Jul 27, 2011 14:46 GMT  ·  By

The U.S. Department of Homeland Security fears that attackers might use public knowledge about Stuxnet to create modified versions of the industrial sabotage malware to target critical infrastructure in the country.

According to Wired, these concerns were expressed yesterday by Bobbie Stempfley, acting assistant secretary for the DHS Office of Cybersecurity and Communications, in a testimony to the House Subcommittee on Oversight and Investigations.

"The Department is concerned that attackers could use the increasingly public information about the code to develop variants targeted at broader installations of programmable equipment in control systems," the assistant secretary said.

"Copies of the Stuxnet code, in various different iterations, have been publicly available for some time now," he added.

Security researchers who analyzed Stuxnet previously stated that whoever looks at the worm's code can learn how to attack programmable logic controllers (PLCs), the building blocks of industrial installations.

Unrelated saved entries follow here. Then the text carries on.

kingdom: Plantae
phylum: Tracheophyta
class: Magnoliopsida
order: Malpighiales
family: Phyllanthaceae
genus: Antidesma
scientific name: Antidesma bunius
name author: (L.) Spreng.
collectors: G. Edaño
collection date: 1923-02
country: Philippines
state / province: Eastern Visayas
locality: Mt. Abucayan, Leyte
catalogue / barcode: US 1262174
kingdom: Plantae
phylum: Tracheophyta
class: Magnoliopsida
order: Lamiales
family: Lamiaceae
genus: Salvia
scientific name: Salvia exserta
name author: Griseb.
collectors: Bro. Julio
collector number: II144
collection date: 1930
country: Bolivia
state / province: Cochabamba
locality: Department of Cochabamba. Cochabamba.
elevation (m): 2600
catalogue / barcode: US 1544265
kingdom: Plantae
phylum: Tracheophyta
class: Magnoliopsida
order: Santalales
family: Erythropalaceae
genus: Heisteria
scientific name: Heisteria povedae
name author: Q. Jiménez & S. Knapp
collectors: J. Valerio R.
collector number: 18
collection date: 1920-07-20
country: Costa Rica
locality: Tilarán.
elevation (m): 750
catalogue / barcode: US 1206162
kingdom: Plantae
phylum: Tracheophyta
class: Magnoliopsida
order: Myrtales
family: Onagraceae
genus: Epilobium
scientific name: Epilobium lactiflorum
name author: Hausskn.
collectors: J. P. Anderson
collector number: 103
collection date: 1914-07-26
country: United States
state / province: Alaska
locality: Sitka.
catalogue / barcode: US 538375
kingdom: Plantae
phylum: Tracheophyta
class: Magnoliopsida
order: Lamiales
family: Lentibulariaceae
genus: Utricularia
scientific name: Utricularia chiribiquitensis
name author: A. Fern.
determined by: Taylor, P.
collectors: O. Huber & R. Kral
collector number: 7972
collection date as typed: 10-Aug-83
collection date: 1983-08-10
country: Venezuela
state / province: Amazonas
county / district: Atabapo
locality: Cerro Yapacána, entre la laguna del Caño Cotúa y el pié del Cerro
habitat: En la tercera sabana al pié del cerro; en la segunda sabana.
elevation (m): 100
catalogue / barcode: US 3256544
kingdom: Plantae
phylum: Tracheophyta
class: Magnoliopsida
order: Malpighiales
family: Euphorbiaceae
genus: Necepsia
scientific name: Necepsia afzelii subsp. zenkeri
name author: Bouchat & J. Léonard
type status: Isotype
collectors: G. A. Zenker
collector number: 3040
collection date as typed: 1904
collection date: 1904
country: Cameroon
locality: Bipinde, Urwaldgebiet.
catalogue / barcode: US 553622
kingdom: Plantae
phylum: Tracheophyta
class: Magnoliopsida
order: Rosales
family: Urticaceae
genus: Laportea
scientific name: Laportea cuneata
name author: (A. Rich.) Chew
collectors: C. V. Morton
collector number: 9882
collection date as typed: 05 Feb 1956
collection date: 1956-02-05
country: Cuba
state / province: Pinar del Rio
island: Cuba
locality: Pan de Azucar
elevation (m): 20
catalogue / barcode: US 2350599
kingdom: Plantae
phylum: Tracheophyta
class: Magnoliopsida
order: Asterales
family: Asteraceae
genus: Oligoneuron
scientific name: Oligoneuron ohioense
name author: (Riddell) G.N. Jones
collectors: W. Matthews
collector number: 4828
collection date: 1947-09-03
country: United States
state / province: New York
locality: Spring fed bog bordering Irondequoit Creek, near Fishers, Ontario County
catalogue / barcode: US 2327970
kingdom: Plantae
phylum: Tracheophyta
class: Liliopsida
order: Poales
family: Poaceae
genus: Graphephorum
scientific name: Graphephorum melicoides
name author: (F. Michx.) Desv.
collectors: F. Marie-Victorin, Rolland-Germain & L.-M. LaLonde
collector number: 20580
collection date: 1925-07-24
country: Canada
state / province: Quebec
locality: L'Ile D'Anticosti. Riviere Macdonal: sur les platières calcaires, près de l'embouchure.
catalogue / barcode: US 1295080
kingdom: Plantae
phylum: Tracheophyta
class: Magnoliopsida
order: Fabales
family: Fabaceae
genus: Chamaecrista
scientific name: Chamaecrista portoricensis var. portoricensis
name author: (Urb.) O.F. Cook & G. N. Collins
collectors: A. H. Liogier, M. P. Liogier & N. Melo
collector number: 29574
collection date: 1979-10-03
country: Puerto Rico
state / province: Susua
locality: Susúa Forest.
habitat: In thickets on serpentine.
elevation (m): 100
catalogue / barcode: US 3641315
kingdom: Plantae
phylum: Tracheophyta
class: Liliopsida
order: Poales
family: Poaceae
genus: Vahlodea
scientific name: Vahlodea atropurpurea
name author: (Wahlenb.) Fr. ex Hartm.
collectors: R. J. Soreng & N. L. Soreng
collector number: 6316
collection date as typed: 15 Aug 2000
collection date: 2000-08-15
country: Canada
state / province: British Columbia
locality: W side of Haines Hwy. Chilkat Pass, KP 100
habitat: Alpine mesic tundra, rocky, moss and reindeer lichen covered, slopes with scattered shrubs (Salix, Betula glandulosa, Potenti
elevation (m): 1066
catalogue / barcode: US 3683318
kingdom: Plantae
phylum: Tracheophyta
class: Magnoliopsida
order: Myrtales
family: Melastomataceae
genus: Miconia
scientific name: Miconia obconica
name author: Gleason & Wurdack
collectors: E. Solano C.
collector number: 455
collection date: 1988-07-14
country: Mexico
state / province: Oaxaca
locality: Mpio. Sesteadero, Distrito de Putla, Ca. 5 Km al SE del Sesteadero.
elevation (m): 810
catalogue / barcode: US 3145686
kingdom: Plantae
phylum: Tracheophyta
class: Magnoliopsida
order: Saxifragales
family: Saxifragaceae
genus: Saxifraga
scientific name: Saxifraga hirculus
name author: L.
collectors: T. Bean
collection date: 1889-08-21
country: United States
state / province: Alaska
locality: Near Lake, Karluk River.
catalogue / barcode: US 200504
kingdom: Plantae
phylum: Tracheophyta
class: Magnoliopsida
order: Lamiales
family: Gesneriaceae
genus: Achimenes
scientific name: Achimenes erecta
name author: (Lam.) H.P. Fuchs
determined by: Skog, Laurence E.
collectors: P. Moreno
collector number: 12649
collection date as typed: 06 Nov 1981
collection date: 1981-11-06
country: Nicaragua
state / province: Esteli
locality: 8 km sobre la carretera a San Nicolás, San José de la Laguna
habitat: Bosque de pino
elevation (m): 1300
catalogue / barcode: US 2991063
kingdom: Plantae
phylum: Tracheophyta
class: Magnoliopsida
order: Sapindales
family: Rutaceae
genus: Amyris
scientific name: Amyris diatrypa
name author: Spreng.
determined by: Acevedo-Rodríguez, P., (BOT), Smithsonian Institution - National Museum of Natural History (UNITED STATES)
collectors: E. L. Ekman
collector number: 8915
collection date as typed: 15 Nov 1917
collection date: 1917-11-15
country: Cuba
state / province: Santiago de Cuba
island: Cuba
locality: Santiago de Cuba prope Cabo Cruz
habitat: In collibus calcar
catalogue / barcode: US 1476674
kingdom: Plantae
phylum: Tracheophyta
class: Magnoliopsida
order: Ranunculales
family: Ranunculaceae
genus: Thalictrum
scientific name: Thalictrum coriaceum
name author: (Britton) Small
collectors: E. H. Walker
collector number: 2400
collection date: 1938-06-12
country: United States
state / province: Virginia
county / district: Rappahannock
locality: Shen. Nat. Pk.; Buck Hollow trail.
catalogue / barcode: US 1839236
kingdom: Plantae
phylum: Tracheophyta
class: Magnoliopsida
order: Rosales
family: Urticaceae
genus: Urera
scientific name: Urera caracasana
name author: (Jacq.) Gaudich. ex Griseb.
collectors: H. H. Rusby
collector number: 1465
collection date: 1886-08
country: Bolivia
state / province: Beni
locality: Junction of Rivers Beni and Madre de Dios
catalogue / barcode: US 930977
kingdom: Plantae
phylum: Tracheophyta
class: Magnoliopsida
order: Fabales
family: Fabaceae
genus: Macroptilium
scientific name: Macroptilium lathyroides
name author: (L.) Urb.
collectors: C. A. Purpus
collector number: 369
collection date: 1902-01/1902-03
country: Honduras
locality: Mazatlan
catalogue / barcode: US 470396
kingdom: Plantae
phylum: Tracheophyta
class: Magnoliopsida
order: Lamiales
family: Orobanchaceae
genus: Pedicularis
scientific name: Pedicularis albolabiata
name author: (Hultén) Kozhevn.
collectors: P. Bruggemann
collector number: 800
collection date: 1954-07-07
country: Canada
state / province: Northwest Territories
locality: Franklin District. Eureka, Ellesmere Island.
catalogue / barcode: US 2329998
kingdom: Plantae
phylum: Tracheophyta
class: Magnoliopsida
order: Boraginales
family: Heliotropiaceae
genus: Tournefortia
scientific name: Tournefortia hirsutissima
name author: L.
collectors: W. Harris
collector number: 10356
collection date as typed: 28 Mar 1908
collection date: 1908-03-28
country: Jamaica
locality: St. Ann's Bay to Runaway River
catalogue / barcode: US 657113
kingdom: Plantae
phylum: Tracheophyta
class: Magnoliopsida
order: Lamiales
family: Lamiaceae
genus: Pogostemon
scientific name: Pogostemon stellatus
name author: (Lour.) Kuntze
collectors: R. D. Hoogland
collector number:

However, most of the security holes and attack vectors used by Stuxnet have already been addressed. While analyzing the worm could theoretically help someone build a functional piece of malware that uses Stuxnet techniques and even borrows bits of its code, the end result would probably be so different that it wouldn't qualify as a variant.

It's true that the worm, widely regarded as the most sophisticated malware threat ever created, can be an inspiration for future SCADA attacks and security experts have acknowledged this from the start.

Ironically, the most commonly accepted theory about Stuxnet's origin is that it was created by the US and Israeli governments in order to set back Iran's nuclear program. The malware is believed to have destroyed thousands of centrifuges at the Natanz nuclear fuel enrichment plant.

"ICS-CERT [Industrial Control Systems Cyber Emergency Response Team] will continue to work with the industrial control systems community to investigate these and other threats through malicious code and digital media analysis, onsite incident response activities, and information sharing and partnerships," acting assistant secretary Stempfley concluded.